■ Work request
Locate every line in the records below that contains the word "lettered", and copy each one.
***** Dataset *****
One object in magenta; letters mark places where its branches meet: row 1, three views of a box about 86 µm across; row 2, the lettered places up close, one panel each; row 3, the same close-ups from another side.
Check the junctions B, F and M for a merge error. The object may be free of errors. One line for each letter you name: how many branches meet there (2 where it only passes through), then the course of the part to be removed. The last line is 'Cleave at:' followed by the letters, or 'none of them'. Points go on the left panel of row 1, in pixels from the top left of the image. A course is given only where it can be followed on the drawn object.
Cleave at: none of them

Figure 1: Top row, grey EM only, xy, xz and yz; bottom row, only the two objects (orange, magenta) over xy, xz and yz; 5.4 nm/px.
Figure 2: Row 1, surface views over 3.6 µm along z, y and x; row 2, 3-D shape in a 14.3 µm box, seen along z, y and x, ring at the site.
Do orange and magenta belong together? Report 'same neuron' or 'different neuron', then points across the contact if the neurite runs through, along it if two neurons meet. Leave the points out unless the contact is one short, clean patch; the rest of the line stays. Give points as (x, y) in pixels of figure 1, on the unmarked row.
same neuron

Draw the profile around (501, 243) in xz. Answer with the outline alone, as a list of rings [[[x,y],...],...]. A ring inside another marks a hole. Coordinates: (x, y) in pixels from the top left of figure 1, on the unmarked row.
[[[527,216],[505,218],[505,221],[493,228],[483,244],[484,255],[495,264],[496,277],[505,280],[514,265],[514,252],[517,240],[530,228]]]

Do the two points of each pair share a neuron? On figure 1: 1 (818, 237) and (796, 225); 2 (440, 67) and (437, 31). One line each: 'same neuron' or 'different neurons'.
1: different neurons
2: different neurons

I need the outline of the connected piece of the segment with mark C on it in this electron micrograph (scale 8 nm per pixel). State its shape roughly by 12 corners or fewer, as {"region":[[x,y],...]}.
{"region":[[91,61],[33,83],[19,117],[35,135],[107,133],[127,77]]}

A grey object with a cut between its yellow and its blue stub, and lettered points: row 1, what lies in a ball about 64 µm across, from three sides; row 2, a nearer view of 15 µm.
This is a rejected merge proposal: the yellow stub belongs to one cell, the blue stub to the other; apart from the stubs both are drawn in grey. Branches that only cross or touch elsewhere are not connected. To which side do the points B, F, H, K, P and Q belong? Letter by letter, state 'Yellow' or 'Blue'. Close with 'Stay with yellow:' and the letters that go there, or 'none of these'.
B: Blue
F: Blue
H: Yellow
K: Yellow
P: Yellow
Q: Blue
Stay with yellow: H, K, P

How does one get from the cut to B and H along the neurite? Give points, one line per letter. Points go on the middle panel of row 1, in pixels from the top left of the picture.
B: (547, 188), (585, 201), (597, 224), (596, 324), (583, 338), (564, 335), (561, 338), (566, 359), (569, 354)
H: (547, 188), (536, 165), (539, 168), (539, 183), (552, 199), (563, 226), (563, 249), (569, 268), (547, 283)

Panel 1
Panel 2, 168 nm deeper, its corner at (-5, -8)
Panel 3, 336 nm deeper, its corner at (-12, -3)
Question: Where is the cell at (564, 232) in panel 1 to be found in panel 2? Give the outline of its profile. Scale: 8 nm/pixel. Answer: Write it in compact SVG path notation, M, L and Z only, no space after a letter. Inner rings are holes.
*****
■ Written solution
One object in magenta; letters mark places where its branches meet: row 1, three views of a box about 86 µm across; row 2, the lettered places up close, one panel each; row 3, the same close-ups from another side.
A grey object with a cut between its yellow and its blue stub, and lettered points: row 1, what lies in a ball about 64 µm across, from three sides; row 2, a nearer view of 15 µm.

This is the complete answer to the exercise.